When Charlie has gone, Sarah tells David the thoughts she has been having about Simon, whether she should have told him about Taj when he was old enough to understand.
 
The guilty feelings she is now having are about his other grandparents.
 
They were as devastated as she was at the death of their son and she had kept the birth of Simon a secret from them.
 
Now they know of him, are they keeping him there with them?
 
How did it happen that they found him and why does he not contact us, if he is alive?”
 

“We will get to know the answers to your questions when we hear from Mark.” David reassures her.
 
“I’m sure there will be a logical explanation.
 
He would not mean to hurt us.
 
He has always been a thoughtful loving son to both of us.

Come on, let’s walk around the lake, it will make us feel better about Simon and we can give thanks for the little girl born today.”

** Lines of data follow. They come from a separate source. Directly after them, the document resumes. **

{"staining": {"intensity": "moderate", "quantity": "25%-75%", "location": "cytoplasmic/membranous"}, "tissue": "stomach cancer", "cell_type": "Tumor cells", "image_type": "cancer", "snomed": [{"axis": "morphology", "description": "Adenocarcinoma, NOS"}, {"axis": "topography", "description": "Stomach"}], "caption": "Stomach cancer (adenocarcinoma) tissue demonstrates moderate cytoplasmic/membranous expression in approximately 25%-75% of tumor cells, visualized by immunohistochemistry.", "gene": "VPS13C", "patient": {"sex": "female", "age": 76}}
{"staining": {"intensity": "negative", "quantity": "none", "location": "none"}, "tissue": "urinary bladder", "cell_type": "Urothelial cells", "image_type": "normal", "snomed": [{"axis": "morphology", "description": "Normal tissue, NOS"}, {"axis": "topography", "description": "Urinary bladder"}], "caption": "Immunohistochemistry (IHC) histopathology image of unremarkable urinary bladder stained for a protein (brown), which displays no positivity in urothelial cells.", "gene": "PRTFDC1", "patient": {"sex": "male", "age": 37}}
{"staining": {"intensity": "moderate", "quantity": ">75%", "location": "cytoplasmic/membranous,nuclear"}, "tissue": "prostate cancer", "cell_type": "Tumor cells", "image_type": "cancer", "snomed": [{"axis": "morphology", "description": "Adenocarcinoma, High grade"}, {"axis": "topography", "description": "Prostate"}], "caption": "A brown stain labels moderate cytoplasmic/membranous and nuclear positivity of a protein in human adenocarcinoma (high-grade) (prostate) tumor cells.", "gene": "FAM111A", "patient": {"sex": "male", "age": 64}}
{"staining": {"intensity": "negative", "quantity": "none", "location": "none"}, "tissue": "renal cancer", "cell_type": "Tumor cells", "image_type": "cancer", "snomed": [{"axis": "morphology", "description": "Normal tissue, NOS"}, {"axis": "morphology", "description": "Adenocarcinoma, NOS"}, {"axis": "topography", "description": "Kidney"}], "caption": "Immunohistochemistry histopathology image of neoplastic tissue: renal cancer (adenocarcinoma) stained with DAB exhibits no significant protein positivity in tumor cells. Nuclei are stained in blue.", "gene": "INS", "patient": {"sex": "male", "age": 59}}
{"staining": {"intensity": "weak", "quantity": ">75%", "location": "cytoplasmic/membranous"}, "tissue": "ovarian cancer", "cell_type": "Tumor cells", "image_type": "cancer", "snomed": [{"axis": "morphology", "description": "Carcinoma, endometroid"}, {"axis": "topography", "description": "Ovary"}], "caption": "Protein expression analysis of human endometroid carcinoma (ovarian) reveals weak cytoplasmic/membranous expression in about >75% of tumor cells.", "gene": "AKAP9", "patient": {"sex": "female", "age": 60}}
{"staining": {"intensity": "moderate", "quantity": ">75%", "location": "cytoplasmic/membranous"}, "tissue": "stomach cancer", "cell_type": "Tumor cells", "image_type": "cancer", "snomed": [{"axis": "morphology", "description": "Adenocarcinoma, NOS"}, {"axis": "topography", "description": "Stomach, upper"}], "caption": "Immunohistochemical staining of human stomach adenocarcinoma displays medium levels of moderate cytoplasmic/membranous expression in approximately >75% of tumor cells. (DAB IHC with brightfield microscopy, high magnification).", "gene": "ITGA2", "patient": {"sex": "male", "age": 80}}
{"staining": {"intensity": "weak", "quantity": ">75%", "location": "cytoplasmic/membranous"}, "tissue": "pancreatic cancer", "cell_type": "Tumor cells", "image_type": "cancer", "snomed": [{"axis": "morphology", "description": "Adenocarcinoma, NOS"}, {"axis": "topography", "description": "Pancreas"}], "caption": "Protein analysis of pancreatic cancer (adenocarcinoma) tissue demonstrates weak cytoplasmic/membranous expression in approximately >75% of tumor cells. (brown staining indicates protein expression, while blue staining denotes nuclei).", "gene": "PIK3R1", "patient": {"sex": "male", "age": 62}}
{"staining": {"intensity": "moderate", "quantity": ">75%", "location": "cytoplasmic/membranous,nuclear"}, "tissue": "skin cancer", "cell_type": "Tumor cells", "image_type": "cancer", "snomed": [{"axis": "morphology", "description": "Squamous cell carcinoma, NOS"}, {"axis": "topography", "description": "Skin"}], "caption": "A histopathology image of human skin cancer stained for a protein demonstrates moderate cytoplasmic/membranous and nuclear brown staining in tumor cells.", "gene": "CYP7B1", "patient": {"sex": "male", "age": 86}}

“I’ll just get my boots because the ground looks a bit muddy.” Sarah replies.

The walk refreshes them as they notice the lovely features of the landscape and the wildlife.
 
They arrive back home tired but happier, the walks are feeling longer now that they are older, but they are still healthy and young at heart.
 
Charlie who has had a manual job is still very fit and he can keep up with the younger members of his family.

“I’m going to ring Mark.”
 
Sarah tells David when they get home.
 
“The walk has given me the resolve to try to get some answers. Mark is the only one who can give them to us.”

She rings Mark’s mobile but she can’t make a connection.

“It will be difficult to get a signal in the mountains.”
 
David tells her.
 
“He will have to get to a land phone before he can contact us.
 
I know because when I was working in remote areas when I was a civil engineer I had difficulty ringing home.
 
I had to wait until I was in a decent hotel with a landline before I could get in touch with my parents or friends.”